Im Gegensatz dazu haben sich die Zahlen bei der Brustkrebs-Früherkennung wieder stabilisiert. Hier aber gibt es ein anderes Problem – in der anschließenden Behandlung. Seit Monaten gibt es immer wieder Probleme mit der Lieferfähigkeit des bewährten Medikaments Tamoxifen. Tamoxifen zur Therapie von hormonabhängigem Brustkrebs nämlich ist nach Angaben der Deutschen Gesellschaft für Hämatologie und Medizinische Onkologie ein „unverzichtbarer Bestandteil“der Behandlung, der Ersatz durch andere Wirkstoffe
sei „mit einer höheren Nebenwirkungsrate belastet“. Laut dem Lobbyverband Pro Generika haben viele Firmen die Produktion eingestellt
– weil sie unwirtschaftlich geworden sei. Für Geschäftsführer Bork Bretthauer kein Wunder: Bei Tamoxifen erhielten die Hersteller
von den Krankenkassen für eine Dreimonatspackung Tamoxifen 8,80 Euro, seit zwölf Jahren gelte beinahe derselbe Festbetrag. Zwar sei der unmittelbare Notstand behoben. Die Politik müsse aber endlich Anreize setzen, „damit sich wieder mehr Unternehmen an der Versorgung beteiligen – sonst ist es nur eine Frage der Zeit, bis der nächste Engpass eintritt.“
Aber es gibt auch viele gute Nachrichten.
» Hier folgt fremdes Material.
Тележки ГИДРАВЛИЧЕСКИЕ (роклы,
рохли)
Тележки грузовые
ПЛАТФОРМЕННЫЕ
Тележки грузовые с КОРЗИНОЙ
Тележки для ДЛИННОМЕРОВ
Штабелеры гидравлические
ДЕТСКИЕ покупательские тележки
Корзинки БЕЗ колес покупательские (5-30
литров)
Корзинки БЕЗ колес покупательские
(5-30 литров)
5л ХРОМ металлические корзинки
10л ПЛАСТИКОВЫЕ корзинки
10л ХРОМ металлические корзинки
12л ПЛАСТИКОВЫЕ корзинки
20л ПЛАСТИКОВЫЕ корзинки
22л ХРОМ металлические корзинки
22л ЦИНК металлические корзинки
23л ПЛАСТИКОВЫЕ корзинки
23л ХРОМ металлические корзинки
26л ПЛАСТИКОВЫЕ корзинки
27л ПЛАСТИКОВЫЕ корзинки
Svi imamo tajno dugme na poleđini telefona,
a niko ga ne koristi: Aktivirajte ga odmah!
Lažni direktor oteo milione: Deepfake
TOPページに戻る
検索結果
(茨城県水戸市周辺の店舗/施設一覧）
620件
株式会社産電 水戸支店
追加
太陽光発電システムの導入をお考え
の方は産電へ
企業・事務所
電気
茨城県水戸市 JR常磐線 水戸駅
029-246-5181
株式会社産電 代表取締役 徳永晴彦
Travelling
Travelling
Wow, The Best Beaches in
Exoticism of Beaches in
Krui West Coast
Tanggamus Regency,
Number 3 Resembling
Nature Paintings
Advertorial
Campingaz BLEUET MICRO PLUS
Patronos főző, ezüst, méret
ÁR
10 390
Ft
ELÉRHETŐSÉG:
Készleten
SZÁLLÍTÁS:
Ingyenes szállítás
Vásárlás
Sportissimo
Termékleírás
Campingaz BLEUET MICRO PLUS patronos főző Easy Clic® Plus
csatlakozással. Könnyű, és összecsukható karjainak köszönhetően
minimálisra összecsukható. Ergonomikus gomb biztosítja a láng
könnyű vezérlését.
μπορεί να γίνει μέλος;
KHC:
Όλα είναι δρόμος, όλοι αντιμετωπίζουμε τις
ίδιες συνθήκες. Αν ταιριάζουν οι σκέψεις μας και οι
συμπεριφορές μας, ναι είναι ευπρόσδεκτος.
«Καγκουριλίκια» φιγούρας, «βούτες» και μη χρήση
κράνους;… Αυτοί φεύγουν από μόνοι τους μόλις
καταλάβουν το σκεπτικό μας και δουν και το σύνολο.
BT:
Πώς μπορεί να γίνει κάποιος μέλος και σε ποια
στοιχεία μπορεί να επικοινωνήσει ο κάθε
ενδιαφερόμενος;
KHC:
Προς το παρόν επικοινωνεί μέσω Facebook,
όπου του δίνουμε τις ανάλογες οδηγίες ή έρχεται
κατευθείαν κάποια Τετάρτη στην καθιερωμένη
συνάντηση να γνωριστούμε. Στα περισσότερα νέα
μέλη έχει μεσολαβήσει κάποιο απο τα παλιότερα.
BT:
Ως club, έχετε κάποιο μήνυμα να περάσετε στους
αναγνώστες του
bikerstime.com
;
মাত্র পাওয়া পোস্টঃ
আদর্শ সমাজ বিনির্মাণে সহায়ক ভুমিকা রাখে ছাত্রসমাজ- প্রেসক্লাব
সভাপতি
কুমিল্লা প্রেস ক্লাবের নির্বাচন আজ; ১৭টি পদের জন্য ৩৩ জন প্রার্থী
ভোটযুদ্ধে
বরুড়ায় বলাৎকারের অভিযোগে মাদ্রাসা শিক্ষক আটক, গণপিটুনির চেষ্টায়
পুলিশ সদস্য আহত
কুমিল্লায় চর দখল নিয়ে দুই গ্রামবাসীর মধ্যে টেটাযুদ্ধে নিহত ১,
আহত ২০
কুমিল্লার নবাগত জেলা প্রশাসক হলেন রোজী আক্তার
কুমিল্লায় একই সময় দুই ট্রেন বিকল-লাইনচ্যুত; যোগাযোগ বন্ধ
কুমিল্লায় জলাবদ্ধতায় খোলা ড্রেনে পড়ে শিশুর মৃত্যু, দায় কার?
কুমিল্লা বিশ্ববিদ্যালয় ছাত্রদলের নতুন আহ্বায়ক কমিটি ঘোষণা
Seit Mitte Dezember ist in der EU ein Medikament gegen metastasierten Prostatakrebs zugelassen. Das trägt den sperrigen Namen Lutetium-177 PSMA-617. Für Bundesforschungsministerin Bettina StarkWatzinger (FDP) „ein großartiger Erfolg für die deutsche Krebsforschung“, da der Wirkstoff hierzulande entwickelt wurde, auch wenn er vom Schweizer Konzern Novartis vertrieben wird. Bisher hätten Männer mit fortgeschrittenem Prostatakrebs kaum noch Hoffnung gehabt. Laut Deutschem Krebsforschungszentrum liegt die Wahrscheinlichkeit, bei einem Tumor, der noch auf die Prostata beschränkt ist, zu überleben, nahezu bei 100 Prozent, bei metastasierten Tumoren dagegen bisher nur bei 30 Prozent. Zudem haben schwedische Forscher eine Methode zur Früherkennung von 14 Krebsarten entwickelt. Genutzt werden dafür Zuckerverbindungen, deren Struktur sich durch Tumore verändert, was in Blut und Urin nachgewiesen werden kann. Allerdings ist das, so Prof. Edgar Dahl von der Uniklinik Aachen, „noch weit von einer regelhaften Anwendung entfernt“.
Bei den mRNA-Spezialisten Biontech und Moderna wiederum, bekannt durch ihre Corona-Vakzine, arbeitet man daran, mit Impfstoffen bei wegen Krebs Operierten Rückfälle zu vermeiden. Denn, so die medizinische Biontech-Geschäftsführerin Özlem Türeci, viele Erkrankungen verliefen so, dass ein Patient nach der Operation zunächst tumorfrei erscheine. Dann aber erschienen Tumorherde, „die zunächst nicht sichtbar waren und es kommt mit hoher Wahrscheinlichkeit zu Metastasen“. Vakzine sollen das Immunsystem ertüchtigen, übrig gebliebene Tumorzellen zu bekämpfen. Daran arbeitet auch Konkurrent Moderna. Die Firma teilte gerade mit, dass ein Impfstoff bei Versuchspersonen, die von Hautkrebs genesen waren, das Risiko einer Neuerkrankung um 40 Prozent gesenkt habe. Trotz der Fortschritte warnt Biontech-Co-Chefin Türeci vor übertriebenen Erwartungen: „Die Vorstellung, man hat eine Pille, und die heilt alle Krebsarten unmittelbar, die wird nicht eintreten.“Der Sieg über den Krebs ist bisher also weiter individuell, ein genereller Sieg dagegen dürfte noch dauern.